Le patrimoine concerné
Essentiellement des paysages, des édifices religieux monumentaux (abbayes, églises) ou modestes
(croix de carrefour, chapelles, mégalithes), l'habitat rural, des forêts, des traditions relevées dans les
guides ou sur des panneaux explicatifs.
A noter que le sentier du Puy à Compostelle est classé au Patrimoine Mondial de l'Unesco.

La relation au développement
Si le classement au patrimoine mondial intéresse plus les touristes en voiture ou en groupe, le sentier
est manifestement un équipement "structurant" des territoires traversés: viabilisation et balisage,
création d'hébergements et de points de rassemblement (Aubrac, Conques, St Jean-Pied de Port,
Roncevaux par exemple), offre d'alimentation et de services divers, à l'intention des pèlerins.

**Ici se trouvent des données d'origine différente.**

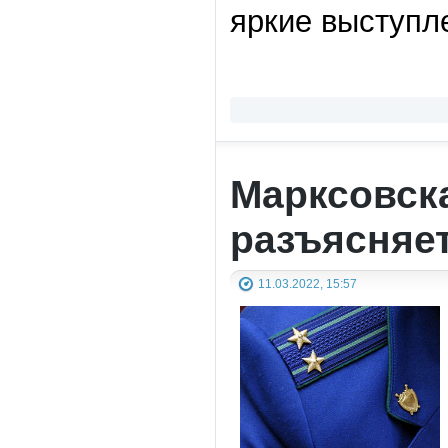
яркие выступл
Марксовск
разъясняе
11.03.2022, 15:57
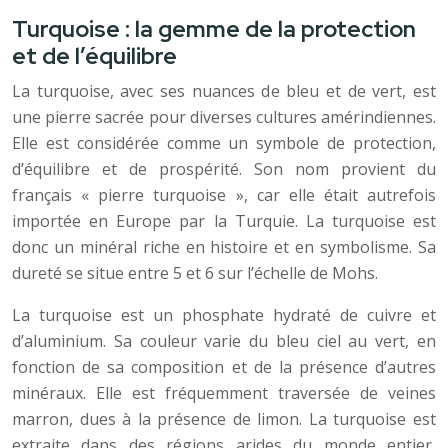
Turquoise : la gemme de la protection
et de l’équilibre
La turquoise, avec ses nuances de bleu et de vert, est
une pierre sacrée pour diverses cultures amérindiennes.
Elle est considérée comme un symbole de protection,
d’équilibre et de prospérité. Son nom provient du
français « pierre turquoise », car elle était autrefois
importée en Europe par la Turquie. La turquoise est
donc un minéral riche en histoire et en symbolisme. Sa
dureté se situe entre 5 et 6 sur l’échelle de Mohs.
La turquoise est un phosphate hydraté de cuivre et
d’aluminium. Sa couleur varie du bleu ciel au vert, en
fonction de sa composition et de la présence d’autres
minéraux. Elle est fréquemment traversée de veines
marron, dues à la présence de limon. La turquoise est
extraite dans des régions arides du monde entier,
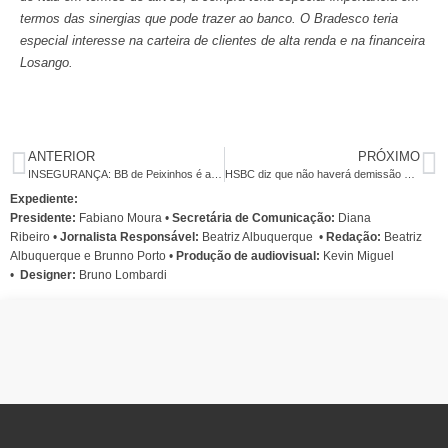
termos das sinergias que pode trazer ao banco. O Bradesco teria
especial interesse na carteira de clientes de alta renda e na financeira
Losango.
ANTERIOR
PRÓXIMO
INSEGURANÇA: BB de Peixinhos é assaltado pela terceira vez
HSBC diz que não haverá demissão em massa
Expediente:
Presidente:
Fabiano Moura •
Secretária de Comunicação:
Diana
Ribeiro
•
Jornalista Responsável:
Beatriz Albuquerque
•
Redação:
Beatriz
Albuquerque e Brunno Porto •
Produção de audiovisual:
Kevin Miguel
•
Designer:
Bruno Lombardi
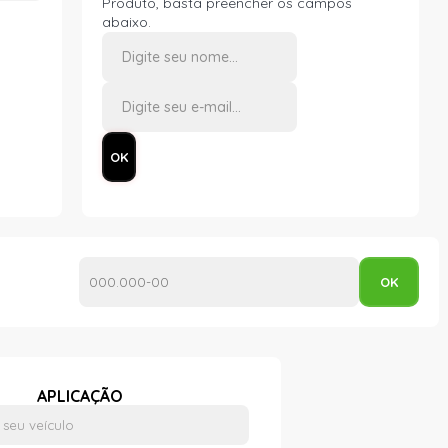
Produto, basta preencher os campos
abaixo.
APLICAÇÃO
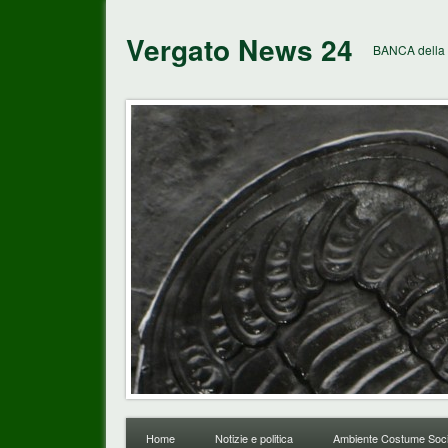
Vergato News 24
BANCA della 
Home
Notizie e politica
Ambiente Costume Soci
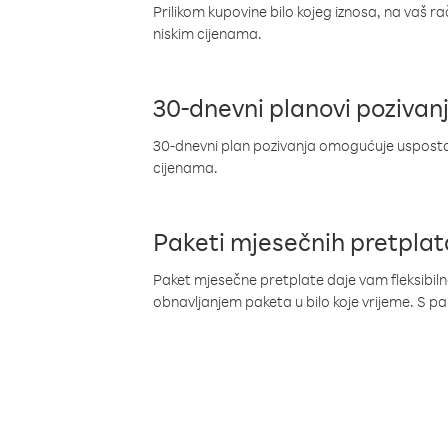
Prilikom kupovine bilo kojeg iznosa, na vaš r
niskim cijenama.
30-dnevni planovi pozivan
30-dnevni plan pozivanja omogućuje uspostav
cijenama.
Paketi mjesečnih pretplat
Paket mjesečne pretplate daje vam fleksibil
obnavljanjem paketa u bilo koje vrijeme. S 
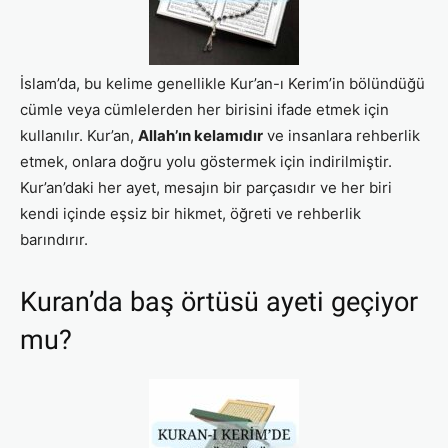
İslam’da, bu kelime genellikle Kur’an-ı Kerim’in bölündüğü
cümle veya cümlelerden her birisini ifade etmek için
kullanılır. Kur’an,
Allah’ın kelamıdır
ve insanlara rehberlik
etmek, onlara doğru yolu göstermek için indirilmiştir.
Kur’an’daki her ayet, mesajın bir parçasıdır ve her biri
kendi içinde eşsiz bir hikmet, öğreti ve rehberlik
barındırır.
Kuran’da baş örtüsü ayeti geçiyor
mu?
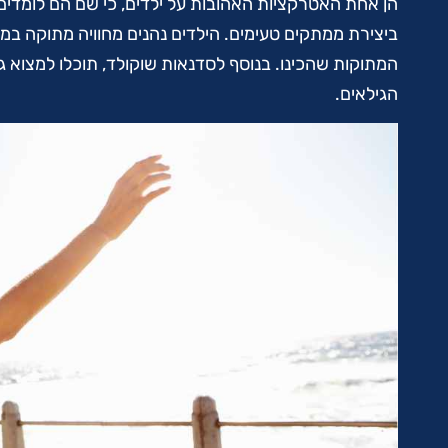
הן אחת האטרקציות האהובות על ילדים, כי שם הם לומדי
ביצירת ממתקים טעימים. הילדים נהנים מחוויה מתוקה במי
המתוקות שהכינו. בנוסף לסדנאות שוקולד, תוכלו למצוא 
הגילאים.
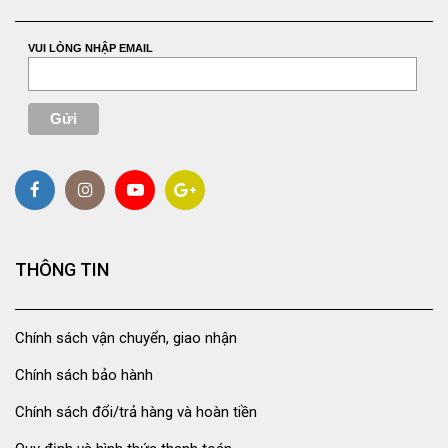
VUI LÒNG NHẬP EMAIL
THÔNG TIN
Chính sách vận chuyển, giao nhận
Chính sách bảo hành
Chính sách đổi/trả hàng và hoàn tiền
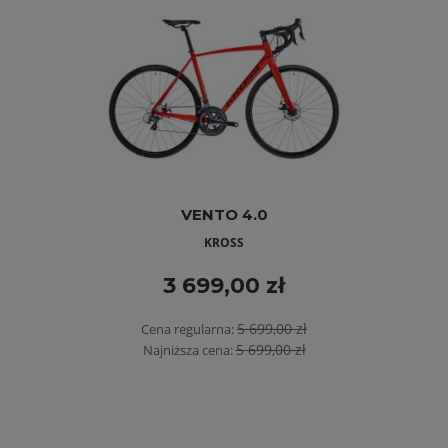
VENTO 4.0
KROSS
3 699,00 zł
5 699,00 zł
Cena regularna:
5 699,00 zł
Najniższa cena:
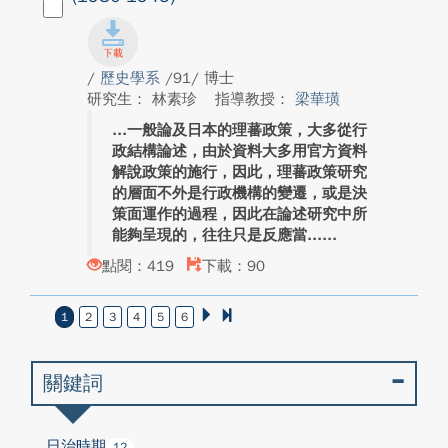
/
歷史學系
/91/ 博士
研究生： 林素珍
指導教授：
梁華璜
一般論及日本的理蕃政策，大多從行
政結構論述，由於資料大多用官方資料
解說政策的施行，因此，理蕃政策研究
的層面不外是行政機構的變遷，或是決
策面運作的過程，因此在論述研究中所
能夠呈現的，往往只是反應當...
點閱：419
下載：90
1
2
3
4
5
6
關鍵詞
日治時期
12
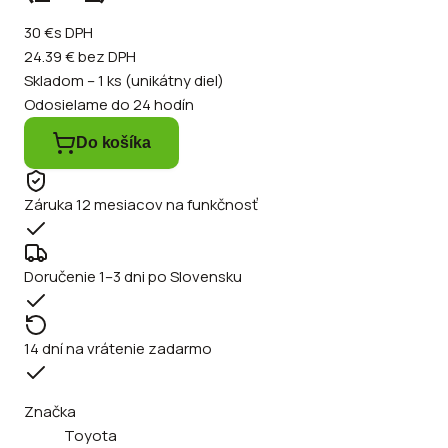
30 €
s DPH
24.39 €
bez DPH
Skladom – 1 ks (unikátny diel)
Odosielame do 24 hodín
Do košíka
Záruka 12 mesiacov na funkčnosť
Doručenie 1–3 dni po Slovensku
14 dní na vrátenie zadarmo
Značka
Toyota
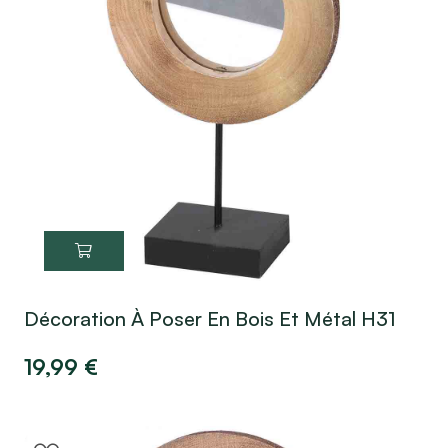
Décoration À Poser En Bois Et Métal H31
19,99
€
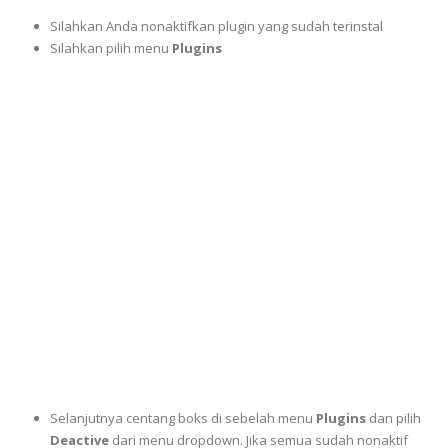
Silahkan Anda nonaktifkan plugin yang sudah terinstal
Silahkan pilih menu
Plugins
Selanjutnya centang boks di sebelah menu
Plugins
dan pilih
Deactive
dari menu dropdown. Jika semua sudah nonaktif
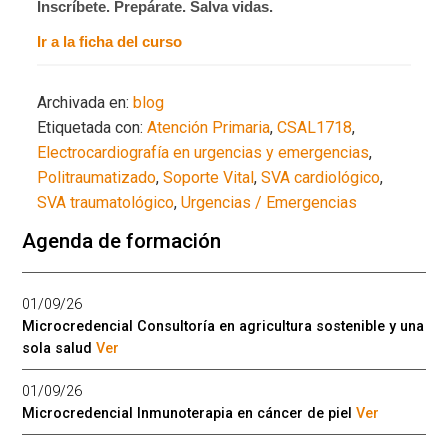
Inscríbete. Prepárate. Salva vidas.
Ir a la ficha del curso
Archivada en:
blog
Etiquetada con:
Atención Primaria
,
CSAL1718
,
Electrocardiografía en urgencias y emergencias
,
Politraumatizado
,
Soporte Vital
,
SVA cardiológico
,
SVA traumatológico
,
Urgencias / Emergencias
Agenda de formación
01/09/26
Microcredencial Consultoría en agricultura sostenible y una
sola salud
Ver
01/09/26
Microcredencial Inmunoterapia en cáncer de piel
Ver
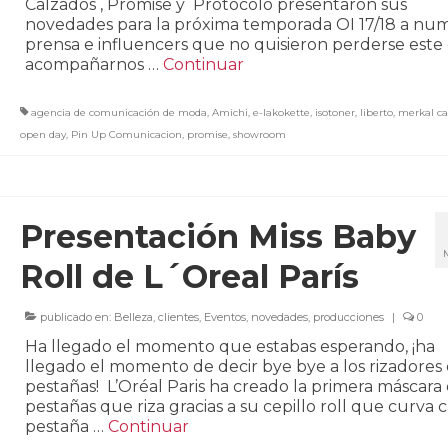
Calzados , Promise y Protocolo presentaron sus
novedades para la próxima temporada OI 17/18 a nu
prensa e influencers que no quisieron perderse este 
acompañarnos …
Continuar
agencia de comunicación de moda
,
Amichi
,
e-lakokette
,
isotoner
,
liberto
,
merkal ca
open day
,
Pin Up Comunicacion
,
promise
,
showroom
Presentación Miss Baby
Roll de L´Oreal París
publicado en:
Belleza
,
clientes
,
Eventos
,
novedades
,
producciones
|
0
Ha llegado el momento que estabas esperando, ¡ha
llegado el momento de decir bye bye a los rizadores
pestañas! L’Oréal Paris ha creado la primera máscara
pestañas que riza gracias a su cepillo roll que curva 
pestaña …
Continuar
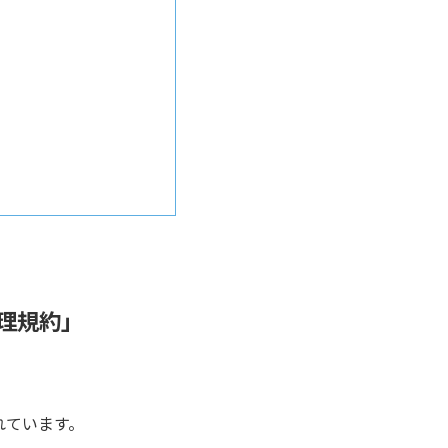
理規約」
れています。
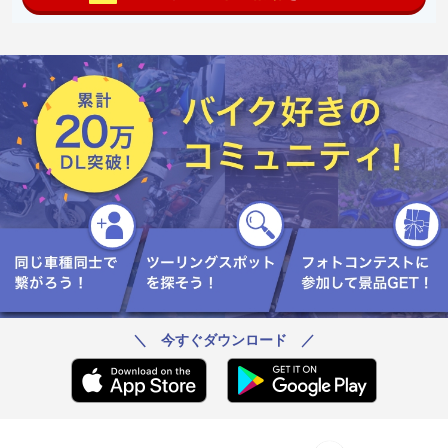
＼ 今すぐダウンロード ／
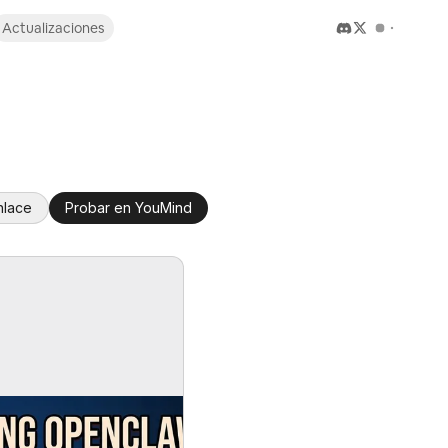
Actualizaciones
nlace
Probar en YouMind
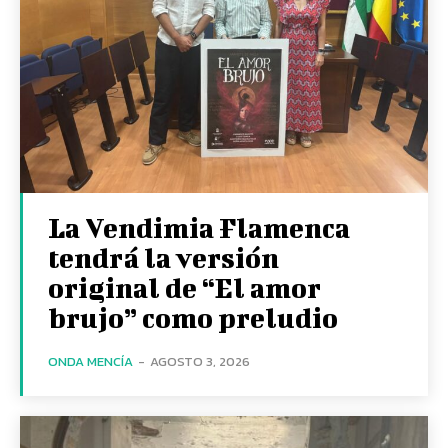
La Vendimia Flamenca
tendrá la versión
original de “El amor
brujo” como preludio
ONDA MENCÍA
-
AGOSTO 3, 2026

On
notera aussi les travaux de restauration, conservation, mise en valeur des monuments et sites sur le
trajet, qui impliquent non seulement des financements et de l'emploi, mais aussi des activités
quotidiennes de maintenance de la part des collectivités et des habitants.

Petit historique
Commencée au haut Moyen Age, le pèlerinage a joué un rôle politique et économique important pour
l'Espagne du Nord, au temps de la reconquête sur les arabes.
La tradition s'est poursuivie jusqu'à nos jours, avec un affaiblissement entre le XV° et le XIX° siècle.
Depuis les années 1980, elle a concerné des foules de plus en plus importantes, pour des motivations
variées, allant du religieux au sportif.
Leçons de méthode
Le patrimoine religieux est un élément à prendre en compte, pas seulement sur des sites
exceptionnels, mais de façon diluée, en tenant compte des modes modernes de loisir et de pratiques
culturelles liées au patrimoine.
Un phénomène comme celui du pèlerinage de St Jacques implique de très nombreuses personnes,
tant randonneurs que habitants des régions traversées, bien au delà des seuls responsables
politiques et administratifs.

Commentaires personnels
Cette manière de voir, d'apprécier et de comprendre le patrimoine, mais aussi les spécificités de
chaque région, l'apprentissage du regard au rythme du pas sont des bénéfices remarquables,
apparemment même pour des personnes qui font des trajets moins longs. Il faut toutefois prendre le
temps de quitter les habitudes et les rythmes de la vie moderne, pour bien en profiter.

Contact
A contacter au plus près de chez soi:
- le comité départemental de la randonnée pédestre
- le bureau diocésain des pèlerinages

Références
Il existe une très importante littérature religieuse, artistique, touristique, sur les chemins de St
Jacques, mais peu d'auteurs s'intéressent au développement des régions traversées. Ils décrivent
plutôt le patrimoine, dans ses aspects historiques, voire même légendaires.